# Cale TV



## Linuxpro (Jan 28, 2013)

I have a contract with M1 for fiber Internet, iPhone, and wireless on my iPad. I want cable TV, but M1 has no offering. What do you suggest? I am looking for basic stuff in digital like:
Discovery
Channel news Asia
CNN
BBC
Standard US channels if possible CBS, NBC, FOX if possible.
No HBO, or any of that stuff.
I have no children, and have no interest in sports channels.

I do not want IP based TV. I am so sick of it freezing up.


----------



## Linuxpro (Jan 28, 2013)

BBCWatcher said:


> If you don't want IP TV, then StarHub, the monopoly cable TV company, is your only choice.

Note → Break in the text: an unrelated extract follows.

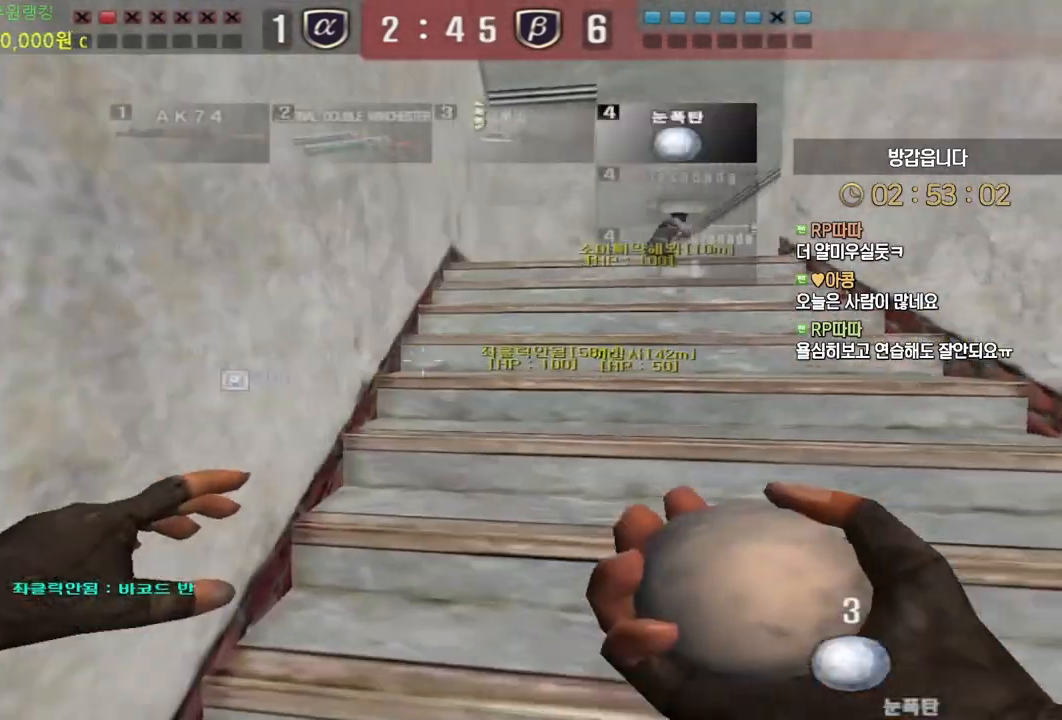
{"keys": ["a", "w"], "mouse": []}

I just went to the Starhub store. It appears that their prices are pretty good.


----------



## AnfieldKnight (Jan 30, 2013)

Starhub is pretty ok.
With the basic package, you can get at a good price.


----------



## woot (Mar 8, 2013)

Yeah I would believe Starhub has a wider choice for tv programmes.


----------



## Linuxpro (Jan 28, 2013)

I signed up for StarHub basic service. It will do as I need. I do not watch a great deal of broadcast TV.


----------



## waiaung (Nov 30, 2012)

Singapore has only two major cable TV operators. (StarHub and SingTel MiO)
StarHub is the obvious choice, and it is so much better compared to MiO, in terms of technology and channels lineup. Rates are comparable to MiO too!


----------



## Linuxpro (Jan 28, 2013)

waiaung said:


> Singapore has only two major cable TV operators. (StarHub and SingTel MiO)
> StarHub is the obvious choice, and it is so much better compared to MiO, in terms of technology and channels lineup. Rates are comparable to MiO too!


Good to know, thank you. My GF is from Myanmar. She likes Channel News Asia.


----------